Впрочем, Сандер был на борту «Невесты ветра» таким же отщепенцем, как он сам.
– Да, понимаю, – сказал пересмешник. – Это все тревога. Мы же как-никак ввязались в очень странную и опасную историю. За нами наблюдают разные… собаки.
– Дело не в тревоге, хотя без нее и не обходится, – возразил Сандер. – Уж поверь, я знаю, о чем говорю. Мы привлекли к себе чье-то внимание. Я не знаю, чье именно, – может, самой Меррской матери. Но там, в глубине, точно что-то есть, и оно на нас смотрит даже сейчас. Не веришь? Сосредоточься и поймешь.
Хаген фыркнул:
– Нет уж, прости. С той поры, как я стал одним из вас, собственные ощущения для меня не повод во что-то верить или не верить. Это ведь все равно что жить в доме, где тридцать дверей, и ни одна не запирается!

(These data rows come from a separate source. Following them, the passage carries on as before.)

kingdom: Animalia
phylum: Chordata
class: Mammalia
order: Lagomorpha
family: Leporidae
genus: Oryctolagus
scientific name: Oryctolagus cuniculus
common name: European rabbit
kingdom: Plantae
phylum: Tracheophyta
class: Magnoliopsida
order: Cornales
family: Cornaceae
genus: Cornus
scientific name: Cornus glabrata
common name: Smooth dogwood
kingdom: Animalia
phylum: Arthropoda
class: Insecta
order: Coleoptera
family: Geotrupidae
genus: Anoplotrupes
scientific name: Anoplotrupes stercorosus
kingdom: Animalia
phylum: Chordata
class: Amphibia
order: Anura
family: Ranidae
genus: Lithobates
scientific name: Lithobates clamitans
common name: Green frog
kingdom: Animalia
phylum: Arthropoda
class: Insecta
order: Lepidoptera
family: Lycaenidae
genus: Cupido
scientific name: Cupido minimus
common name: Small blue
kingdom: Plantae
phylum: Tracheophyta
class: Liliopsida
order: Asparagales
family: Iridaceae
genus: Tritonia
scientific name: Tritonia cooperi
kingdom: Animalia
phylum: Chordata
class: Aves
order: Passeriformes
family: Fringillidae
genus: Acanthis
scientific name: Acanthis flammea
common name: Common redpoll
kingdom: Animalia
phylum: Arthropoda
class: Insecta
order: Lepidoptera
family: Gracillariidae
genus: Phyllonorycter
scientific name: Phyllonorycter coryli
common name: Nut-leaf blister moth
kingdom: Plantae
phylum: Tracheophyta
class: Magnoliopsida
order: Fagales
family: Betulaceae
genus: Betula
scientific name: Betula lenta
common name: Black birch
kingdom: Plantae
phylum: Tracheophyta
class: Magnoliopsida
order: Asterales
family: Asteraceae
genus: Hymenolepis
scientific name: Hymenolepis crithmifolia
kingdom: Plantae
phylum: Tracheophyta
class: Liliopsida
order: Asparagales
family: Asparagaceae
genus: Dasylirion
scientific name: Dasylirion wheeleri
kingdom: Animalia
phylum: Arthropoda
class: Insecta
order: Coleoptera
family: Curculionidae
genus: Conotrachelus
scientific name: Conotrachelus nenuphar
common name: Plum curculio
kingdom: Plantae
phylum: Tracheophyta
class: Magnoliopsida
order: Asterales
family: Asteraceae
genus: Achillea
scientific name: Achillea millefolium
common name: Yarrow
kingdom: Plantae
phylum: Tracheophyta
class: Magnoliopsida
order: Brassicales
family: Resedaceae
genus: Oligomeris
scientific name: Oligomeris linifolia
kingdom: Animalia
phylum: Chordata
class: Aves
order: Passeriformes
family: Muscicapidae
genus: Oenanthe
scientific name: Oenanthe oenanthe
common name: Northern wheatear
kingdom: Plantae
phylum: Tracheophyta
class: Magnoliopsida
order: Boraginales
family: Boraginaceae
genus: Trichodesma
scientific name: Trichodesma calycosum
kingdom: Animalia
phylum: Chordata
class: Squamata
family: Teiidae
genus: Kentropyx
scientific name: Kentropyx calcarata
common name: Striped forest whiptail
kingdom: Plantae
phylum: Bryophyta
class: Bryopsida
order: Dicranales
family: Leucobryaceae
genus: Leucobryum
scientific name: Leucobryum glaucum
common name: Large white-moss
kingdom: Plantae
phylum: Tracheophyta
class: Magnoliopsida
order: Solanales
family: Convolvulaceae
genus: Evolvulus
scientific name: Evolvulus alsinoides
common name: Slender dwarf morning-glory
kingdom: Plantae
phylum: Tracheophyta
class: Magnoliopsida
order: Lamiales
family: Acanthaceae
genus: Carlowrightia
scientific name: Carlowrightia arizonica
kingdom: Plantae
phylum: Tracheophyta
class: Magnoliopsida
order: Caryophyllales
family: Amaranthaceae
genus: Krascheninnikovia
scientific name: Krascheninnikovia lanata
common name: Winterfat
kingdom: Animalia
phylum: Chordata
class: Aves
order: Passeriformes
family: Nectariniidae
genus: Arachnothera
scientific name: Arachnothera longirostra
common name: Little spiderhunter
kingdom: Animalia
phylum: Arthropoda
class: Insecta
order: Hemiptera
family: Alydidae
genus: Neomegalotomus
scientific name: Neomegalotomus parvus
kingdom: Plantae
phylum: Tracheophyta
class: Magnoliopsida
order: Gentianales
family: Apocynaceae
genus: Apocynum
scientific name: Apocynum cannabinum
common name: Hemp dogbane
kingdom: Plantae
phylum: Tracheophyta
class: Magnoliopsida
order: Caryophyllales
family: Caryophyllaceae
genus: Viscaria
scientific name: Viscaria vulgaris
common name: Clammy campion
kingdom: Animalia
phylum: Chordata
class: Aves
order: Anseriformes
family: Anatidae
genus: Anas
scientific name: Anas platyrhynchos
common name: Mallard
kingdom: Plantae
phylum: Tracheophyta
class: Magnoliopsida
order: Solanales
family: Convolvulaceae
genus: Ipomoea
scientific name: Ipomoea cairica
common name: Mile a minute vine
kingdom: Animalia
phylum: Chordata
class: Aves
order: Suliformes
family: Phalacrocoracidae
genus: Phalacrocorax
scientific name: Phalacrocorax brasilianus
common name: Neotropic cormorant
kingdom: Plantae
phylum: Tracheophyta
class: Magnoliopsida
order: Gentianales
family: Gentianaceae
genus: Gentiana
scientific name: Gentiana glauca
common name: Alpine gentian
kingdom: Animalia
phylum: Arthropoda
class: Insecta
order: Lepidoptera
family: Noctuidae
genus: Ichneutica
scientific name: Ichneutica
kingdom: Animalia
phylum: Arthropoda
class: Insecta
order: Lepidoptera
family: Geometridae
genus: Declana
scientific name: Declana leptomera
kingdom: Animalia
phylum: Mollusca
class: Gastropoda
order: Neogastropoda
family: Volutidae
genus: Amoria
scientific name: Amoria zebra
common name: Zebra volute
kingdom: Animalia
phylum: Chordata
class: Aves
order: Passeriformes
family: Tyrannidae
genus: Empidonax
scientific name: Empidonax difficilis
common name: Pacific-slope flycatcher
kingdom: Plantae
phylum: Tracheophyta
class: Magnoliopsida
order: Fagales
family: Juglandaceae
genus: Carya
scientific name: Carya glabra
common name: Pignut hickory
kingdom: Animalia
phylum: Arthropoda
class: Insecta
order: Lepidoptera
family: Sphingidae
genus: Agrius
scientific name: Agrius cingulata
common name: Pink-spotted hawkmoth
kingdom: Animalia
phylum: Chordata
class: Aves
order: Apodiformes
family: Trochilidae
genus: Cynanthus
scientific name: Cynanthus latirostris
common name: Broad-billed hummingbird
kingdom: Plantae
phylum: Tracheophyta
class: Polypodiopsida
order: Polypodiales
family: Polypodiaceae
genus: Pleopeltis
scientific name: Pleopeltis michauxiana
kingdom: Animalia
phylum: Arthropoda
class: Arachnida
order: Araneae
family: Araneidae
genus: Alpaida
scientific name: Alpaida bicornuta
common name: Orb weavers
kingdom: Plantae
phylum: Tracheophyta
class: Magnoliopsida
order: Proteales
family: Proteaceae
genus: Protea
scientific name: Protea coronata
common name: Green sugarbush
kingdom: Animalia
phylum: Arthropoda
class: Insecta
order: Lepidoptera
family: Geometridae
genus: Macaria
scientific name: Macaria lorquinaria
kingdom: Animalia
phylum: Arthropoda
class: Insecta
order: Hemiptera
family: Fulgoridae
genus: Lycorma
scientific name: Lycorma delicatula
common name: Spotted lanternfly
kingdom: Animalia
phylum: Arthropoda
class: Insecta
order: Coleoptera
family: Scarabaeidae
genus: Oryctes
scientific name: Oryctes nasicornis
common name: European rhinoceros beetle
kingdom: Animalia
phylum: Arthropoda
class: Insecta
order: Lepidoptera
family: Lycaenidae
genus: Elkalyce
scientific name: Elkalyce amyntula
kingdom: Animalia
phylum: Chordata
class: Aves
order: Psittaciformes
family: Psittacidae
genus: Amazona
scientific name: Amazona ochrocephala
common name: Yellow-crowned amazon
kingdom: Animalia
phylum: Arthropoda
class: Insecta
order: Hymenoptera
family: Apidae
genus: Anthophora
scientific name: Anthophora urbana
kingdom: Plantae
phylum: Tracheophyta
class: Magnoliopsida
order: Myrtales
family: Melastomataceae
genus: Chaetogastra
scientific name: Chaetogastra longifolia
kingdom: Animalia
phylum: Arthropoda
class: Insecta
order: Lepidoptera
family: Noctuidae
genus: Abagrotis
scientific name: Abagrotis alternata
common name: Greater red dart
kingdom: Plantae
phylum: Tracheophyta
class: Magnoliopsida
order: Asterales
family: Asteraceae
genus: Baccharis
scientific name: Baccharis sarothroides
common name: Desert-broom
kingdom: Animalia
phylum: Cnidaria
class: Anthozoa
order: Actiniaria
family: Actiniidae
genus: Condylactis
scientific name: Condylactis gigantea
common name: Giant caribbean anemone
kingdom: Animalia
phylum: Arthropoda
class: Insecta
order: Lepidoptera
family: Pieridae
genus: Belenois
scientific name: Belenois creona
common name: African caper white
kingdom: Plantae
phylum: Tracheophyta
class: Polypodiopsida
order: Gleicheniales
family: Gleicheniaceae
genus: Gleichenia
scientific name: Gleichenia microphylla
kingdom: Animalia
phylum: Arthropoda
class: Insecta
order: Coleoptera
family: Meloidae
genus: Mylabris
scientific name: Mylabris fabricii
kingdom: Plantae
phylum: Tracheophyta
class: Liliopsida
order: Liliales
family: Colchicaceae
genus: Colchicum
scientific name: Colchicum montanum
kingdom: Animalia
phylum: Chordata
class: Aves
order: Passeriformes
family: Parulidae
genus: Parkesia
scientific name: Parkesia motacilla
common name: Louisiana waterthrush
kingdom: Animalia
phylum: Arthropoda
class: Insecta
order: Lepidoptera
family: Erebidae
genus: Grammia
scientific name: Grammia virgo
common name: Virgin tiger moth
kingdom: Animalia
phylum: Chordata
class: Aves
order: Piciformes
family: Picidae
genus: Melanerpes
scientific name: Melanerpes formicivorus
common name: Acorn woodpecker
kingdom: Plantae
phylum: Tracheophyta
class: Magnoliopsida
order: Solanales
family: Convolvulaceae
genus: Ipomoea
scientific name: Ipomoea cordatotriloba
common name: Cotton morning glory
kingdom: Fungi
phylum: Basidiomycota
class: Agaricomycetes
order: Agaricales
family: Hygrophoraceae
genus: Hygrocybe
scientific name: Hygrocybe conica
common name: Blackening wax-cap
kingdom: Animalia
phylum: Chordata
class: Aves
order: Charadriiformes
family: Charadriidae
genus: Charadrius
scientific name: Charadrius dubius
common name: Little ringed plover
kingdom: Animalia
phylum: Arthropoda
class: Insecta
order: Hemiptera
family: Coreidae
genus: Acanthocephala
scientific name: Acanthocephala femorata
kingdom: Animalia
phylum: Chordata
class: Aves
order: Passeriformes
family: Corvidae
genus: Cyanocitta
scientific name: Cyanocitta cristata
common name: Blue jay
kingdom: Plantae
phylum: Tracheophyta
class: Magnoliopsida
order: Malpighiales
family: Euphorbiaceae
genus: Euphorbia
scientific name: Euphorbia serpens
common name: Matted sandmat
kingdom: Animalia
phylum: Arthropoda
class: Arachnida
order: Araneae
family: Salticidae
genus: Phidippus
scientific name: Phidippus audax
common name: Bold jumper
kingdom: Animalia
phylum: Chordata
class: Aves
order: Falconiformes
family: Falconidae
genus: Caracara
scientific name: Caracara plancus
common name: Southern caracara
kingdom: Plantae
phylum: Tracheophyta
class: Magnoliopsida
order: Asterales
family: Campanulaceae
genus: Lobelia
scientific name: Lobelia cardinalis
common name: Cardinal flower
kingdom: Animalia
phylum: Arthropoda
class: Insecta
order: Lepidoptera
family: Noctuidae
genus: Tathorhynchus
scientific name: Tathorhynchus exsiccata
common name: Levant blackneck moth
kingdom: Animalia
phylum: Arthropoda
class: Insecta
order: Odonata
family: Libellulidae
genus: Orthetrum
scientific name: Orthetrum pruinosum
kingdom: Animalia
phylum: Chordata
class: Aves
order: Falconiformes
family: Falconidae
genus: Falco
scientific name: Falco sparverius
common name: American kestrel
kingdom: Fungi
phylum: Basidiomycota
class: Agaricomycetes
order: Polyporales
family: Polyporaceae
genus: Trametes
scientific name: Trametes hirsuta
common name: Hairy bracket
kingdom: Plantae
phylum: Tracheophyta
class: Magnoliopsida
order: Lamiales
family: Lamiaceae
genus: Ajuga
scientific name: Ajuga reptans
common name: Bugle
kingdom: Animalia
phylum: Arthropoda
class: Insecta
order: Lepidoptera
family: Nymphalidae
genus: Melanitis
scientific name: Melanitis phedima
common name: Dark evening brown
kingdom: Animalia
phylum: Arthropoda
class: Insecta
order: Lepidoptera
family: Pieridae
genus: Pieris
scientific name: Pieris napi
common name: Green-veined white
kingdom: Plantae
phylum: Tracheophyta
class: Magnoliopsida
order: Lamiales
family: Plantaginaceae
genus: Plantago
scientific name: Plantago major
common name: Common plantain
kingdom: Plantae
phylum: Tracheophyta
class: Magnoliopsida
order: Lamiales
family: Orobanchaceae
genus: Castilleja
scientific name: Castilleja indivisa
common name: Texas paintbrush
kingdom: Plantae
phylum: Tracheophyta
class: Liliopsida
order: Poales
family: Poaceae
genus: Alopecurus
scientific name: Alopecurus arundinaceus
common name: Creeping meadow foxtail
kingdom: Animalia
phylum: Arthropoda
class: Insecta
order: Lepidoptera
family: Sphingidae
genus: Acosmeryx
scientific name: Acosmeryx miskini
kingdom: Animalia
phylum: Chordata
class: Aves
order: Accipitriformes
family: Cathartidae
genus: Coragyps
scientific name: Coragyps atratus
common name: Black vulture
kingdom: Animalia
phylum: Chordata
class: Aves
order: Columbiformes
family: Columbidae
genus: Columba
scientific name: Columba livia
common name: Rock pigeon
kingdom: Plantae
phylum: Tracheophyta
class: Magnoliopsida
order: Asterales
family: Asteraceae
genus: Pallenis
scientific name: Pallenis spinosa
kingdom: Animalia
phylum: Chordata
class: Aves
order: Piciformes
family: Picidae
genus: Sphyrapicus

Пускай случайные гости ничего не воруют и вообще ведут себя прилично, однако из-за них вещи вечно не на месте, повсюду гуляют сквозняки, половицы скрипят…
– Ты действительно так думаешь? – спросил Сандер с интересом.
– А что еще я должен думать? – искренне изумился Хаген. – После того как мы с Крейном пожали друг другу руки, я чуть с ума не сошел. Ночами не спал, днем падал замертво в самый неподходящий момент. Я видел, как паруса «Невесты ветра» делались красными, а море – белым, и еще оно пахло корицей. Я несколько раз забывал собственное имя! Во сне ко мне являлся капитан и читал нотации! Даже сейчас у меня нет полной уверенности в том, что я и впрямь стою на палубе и разговариваю с тобой. Может, это очередное наваждение?..
– Да, такое бывает, – задумчиво проговорил матрос-музыкант. – Кому-то слияние с фрегатом дается легко и просто, незаметно, а кому-то приходится мучиться. Странно, что ты еще не обрел покой.
– Ничего странного, – проговорил кто-то низким хриплым голосом. Пересмешник вздрогнул от неожиданности – он был уверен, что на палубе больше нет ни души. – Мы имеем дело, друг мой Сандер, с настоящим мастером-притворщиком, – продолжил тот же голос. – Он может обмануть кого угодно – включая самого себя.
Хаген повернулся и оказался лицом к лицу с Джа-Джинни. На тонких губах человека-птицы играла снисходительная усмешка; он стоял, скрестив на груди руки с изящными когтистыми пальцами, и ночной бриз шевелил кончики его перьев.
Вот уж кого Хаген не ожидал встретить на борту знаменитого пиратского корабля, так это знаменитого крылана, который едва не уничтожил Сады Иллюзий. Почему-то из всех моряков именно Джа-Джинни тревожил Хагена больше всех – больше, чем сам Крейн! Возможно, потому, что глядя на черные перья, пересмешник мгновенно начинал думать о белых волосах…
– Не нравлюсь? – резко спросил он, глядя в большие глаза необычного бирюзового цвета. – Так ты не ходи вокруг да около. Может, нам стоит сойти на берег и поговорить по-мужски?
– Вот еще! – Крылан хохотнул. – Я прикончу тебя, Крейн прикончит меня, и кому от этого будет лучше? Нет уж, сегодня неподходящий вечер для глупостей. И заметь – ты попытался увильнуть от неприятной темы. Очень грубо и безыскусно, если хочешь знать мое мнение.